Vous avez réalisé beaucoup de traductions de plumes déjà identifiées et reconnues à l'international mais qui ne l'étaient pas encore en France (Starhawk, bell hooks, Dorothy Allison, Sayak Valencia…) Pourquoi était-ce important de donner à lire ces autrices, inscrites dans l'intersectionnalité et l'auto-théorie, au lectorat français ?
Quand j'ai commencé à comprendre ce que je voulais publier et à penser en termes de collection, j'ai identifié des pans entiers de textes théoriques non traduits qui, selon moi, reflétaient des manières de penser autrement, y compris au sein du féminisme français. Je ne suis pas issue d'une famille féministe, n'ai pas été entourée de cette histoire, donc j'y suis allée à tâtons. Les pistes que j'ai ouvertes étaient liées à mes propres questionnements. Je ne m'étais pas encore identifiée à des courants féministes en particulier, mais très vite, le dimension inclusive de l'intersectionnalité s'est imposée. C'est vrai que je me suis intéressée à ces pratiques d'écriture qui partent du récit personnel situé, de l’expérience vécue, car elles sont efficaces, donnent la possibilité de s'identifier et l'envie de faire, d'avancer. C'est aussi lié à mon approche politique sur la question de l'agir, de ne pas en rester à la stricte analyse des situations d'oppression.

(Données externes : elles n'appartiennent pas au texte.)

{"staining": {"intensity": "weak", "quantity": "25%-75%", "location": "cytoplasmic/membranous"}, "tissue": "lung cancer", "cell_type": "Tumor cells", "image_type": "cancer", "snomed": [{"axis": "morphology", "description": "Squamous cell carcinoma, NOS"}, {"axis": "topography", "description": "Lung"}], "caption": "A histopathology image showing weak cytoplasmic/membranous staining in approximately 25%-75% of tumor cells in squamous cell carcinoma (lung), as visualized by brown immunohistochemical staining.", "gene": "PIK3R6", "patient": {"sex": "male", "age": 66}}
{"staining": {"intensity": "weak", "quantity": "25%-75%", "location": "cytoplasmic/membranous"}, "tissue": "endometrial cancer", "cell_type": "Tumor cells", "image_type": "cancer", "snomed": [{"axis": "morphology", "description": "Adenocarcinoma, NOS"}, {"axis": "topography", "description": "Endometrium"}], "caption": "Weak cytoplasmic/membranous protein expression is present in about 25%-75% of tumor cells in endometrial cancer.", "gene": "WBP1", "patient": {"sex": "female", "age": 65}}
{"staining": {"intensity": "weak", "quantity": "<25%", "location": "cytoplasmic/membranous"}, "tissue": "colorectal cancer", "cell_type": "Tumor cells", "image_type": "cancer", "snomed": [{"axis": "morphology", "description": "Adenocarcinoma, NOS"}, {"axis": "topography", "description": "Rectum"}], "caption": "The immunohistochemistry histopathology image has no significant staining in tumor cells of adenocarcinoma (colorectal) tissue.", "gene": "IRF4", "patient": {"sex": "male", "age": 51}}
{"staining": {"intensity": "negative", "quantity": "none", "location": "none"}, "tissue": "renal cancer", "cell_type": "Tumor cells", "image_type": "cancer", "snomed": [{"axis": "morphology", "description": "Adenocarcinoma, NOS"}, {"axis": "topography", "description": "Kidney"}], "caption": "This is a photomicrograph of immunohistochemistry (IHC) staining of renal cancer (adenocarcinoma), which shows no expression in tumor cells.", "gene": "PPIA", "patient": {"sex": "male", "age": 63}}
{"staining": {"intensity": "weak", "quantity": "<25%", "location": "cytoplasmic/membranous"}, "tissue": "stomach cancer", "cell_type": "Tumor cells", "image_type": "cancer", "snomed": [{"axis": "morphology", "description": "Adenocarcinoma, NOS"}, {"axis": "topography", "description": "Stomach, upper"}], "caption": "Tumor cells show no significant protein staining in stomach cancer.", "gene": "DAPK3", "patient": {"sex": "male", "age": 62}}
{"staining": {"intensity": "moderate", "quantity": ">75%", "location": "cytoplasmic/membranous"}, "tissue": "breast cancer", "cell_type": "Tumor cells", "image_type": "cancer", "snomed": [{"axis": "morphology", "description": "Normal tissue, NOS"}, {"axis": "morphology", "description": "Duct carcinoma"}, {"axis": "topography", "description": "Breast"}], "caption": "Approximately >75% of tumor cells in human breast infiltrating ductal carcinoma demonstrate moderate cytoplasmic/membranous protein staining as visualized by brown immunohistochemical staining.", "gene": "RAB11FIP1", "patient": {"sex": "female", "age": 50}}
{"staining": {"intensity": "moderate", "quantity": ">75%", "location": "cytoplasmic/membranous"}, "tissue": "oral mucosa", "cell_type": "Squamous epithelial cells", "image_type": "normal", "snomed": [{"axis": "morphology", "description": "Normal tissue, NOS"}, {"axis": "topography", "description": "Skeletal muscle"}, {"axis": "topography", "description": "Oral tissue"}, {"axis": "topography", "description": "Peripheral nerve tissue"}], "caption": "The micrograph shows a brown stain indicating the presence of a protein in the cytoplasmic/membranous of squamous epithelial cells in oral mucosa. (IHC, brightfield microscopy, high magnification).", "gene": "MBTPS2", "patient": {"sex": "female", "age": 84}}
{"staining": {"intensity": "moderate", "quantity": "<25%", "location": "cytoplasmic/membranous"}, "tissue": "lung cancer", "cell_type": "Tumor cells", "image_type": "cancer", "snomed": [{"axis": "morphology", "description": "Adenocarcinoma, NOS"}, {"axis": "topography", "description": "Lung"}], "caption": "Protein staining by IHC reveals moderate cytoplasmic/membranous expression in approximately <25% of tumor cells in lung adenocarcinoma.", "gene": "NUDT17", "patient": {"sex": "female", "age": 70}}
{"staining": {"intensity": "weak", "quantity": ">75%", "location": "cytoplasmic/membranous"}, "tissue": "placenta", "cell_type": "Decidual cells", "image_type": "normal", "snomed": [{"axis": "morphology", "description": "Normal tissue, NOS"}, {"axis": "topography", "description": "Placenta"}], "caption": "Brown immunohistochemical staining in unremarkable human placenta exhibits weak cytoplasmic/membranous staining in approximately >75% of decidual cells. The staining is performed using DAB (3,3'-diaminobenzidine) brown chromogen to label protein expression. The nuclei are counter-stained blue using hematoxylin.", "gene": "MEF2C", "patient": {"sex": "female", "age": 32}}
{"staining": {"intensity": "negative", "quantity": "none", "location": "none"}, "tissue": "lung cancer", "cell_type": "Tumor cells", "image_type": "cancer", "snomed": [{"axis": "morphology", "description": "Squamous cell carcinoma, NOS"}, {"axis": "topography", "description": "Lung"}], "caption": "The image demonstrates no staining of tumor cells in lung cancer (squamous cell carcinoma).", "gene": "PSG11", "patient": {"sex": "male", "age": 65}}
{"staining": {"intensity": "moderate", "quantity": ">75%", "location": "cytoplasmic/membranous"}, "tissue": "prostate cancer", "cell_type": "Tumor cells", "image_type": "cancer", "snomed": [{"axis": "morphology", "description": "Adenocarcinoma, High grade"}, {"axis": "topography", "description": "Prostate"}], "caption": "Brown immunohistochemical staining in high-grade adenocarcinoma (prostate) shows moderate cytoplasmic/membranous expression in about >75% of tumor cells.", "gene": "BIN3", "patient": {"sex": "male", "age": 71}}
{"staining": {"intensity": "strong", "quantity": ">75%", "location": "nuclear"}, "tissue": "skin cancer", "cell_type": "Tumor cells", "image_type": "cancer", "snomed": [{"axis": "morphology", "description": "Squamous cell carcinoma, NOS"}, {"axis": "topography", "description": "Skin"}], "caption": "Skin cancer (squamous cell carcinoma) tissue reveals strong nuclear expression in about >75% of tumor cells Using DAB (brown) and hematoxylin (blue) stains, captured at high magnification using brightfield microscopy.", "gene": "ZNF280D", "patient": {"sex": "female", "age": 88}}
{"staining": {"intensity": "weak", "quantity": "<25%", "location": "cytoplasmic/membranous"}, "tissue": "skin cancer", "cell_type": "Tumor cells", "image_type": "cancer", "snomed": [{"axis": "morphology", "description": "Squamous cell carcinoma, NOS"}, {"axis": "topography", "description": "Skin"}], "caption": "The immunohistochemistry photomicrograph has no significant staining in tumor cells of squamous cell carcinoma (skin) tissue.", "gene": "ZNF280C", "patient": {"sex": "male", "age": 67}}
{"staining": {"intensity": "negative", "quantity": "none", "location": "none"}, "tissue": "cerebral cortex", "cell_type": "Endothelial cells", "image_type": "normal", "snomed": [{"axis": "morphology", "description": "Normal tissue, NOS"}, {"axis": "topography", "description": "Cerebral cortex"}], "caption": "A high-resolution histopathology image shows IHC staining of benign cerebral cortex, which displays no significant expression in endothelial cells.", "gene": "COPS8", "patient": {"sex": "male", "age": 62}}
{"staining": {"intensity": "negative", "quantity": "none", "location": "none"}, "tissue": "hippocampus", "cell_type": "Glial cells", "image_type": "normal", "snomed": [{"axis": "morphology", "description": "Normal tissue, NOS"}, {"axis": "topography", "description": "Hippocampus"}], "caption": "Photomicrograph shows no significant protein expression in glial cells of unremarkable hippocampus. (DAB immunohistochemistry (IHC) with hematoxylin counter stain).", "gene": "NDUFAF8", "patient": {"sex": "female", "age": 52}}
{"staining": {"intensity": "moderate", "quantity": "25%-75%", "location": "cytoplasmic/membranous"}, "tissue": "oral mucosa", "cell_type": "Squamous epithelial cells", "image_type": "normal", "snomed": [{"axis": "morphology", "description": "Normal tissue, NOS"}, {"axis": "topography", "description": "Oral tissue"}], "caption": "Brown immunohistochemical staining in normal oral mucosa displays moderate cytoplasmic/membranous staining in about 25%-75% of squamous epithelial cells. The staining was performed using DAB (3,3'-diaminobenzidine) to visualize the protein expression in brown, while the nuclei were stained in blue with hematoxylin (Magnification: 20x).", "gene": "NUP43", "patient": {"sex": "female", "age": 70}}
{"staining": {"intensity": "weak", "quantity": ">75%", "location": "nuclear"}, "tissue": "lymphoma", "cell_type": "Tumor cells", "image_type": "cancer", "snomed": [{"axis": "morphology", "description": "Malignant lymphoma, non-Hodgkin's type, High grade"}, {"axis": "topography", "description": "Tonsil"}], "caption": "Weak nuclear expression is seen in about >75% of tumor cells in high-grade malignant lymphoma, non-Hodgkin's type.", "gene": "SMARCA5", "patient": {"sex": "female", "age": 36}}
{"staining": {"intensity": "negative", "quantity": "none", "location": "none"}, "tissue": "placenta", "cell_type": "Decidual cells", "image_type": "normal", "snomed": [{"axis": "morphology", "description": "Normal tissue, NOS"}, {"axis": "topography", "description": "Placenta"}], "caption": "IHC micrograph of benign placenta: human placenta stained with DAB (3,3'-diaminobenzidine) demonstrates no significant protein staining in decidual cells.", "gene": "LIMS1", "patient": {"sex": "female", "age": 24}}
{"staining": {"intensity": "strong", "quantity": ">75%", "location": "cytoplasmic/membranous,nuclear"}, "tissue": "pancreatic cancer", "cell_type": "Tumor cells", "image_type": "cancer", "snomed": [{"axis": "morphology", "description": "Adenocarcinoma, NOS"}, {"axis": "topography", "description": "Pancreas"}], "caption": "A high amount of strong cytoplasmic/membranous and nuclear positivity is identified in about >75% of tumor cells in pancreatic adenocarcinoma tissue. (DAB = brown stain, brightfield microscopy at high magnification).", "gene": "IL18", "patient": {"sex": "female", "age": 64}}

Entre temps, il y a eu le mouvement Me Too et le paysage éditorial s'est transformé. Aujourd'hui le féminisme est une « tendance » en librairies, tout comme l'écologie. Comment avez-vous vécu cette transformation ?
Ça a énormément bougé en dix ans. Au début, on faisait surtout de la traduction car on savait que les textes de créations en français allaient mettre du temps à venir. Il fallait d'abord faire connaître la collection. Après Me Too, j'ai reçu de plus en plus de textes en français. On voit bien, notamment en littérature, qu'il y a de plus en plus de textes écrits par des femmes sur des thématiques de femmes et que leur public est bien là. Adèle Yon en est un des derniers parfaits exemples. Ces dix dernières années ont révélé des transformations profondes dans les milieux éditoriaux et dans la création d'espaces éditoriaux consacrés au féminisme comme dans l'ouverture de librairies ou de lieux pour porter ces textes. Mais aujourd'hui, on vit une période de backlash que je perçois aussi en librairie (où je travaille à nouveau depuis quelques mois), tant à l'égard du féminisme que de l'écologie.
Comment répondre à ce contrecoup et à la recrudescence de l'extrême droite ?
La collection essaye toujours de coller à des besoins. C'est pourquoi je publie aussi de la littérature. C'est pertinent, y compris politiquement, car on a besoin de nouveaux récits, de nouveaux imaginaires dans cette bataille culturelle. Encore une fois, il s'agit de ne pas rester uniquement dans l'analyse, la théorie, mais d'ouvrir la collection à des personnes qui créent de nouvelles histoires ou qui écrivent de la poésie. La scène queer, par exemple, s'est emparée de la poésie, de la lecture publique, de la performance. La collection, qui se veut dès le départ queer, accompagne aussi cette évolution. Il y a très rapidement eu l'idée de travailler avec des meufs, des gouines, des trans, qu'iels soient des autrices, des illustratrices, des traductrices, des préfacières… Finalement « Sorcières » reflète une polyphonie féministe contre un féminisme universaliste blanc qui exclut de nombreuses figures de la création et de la recherche.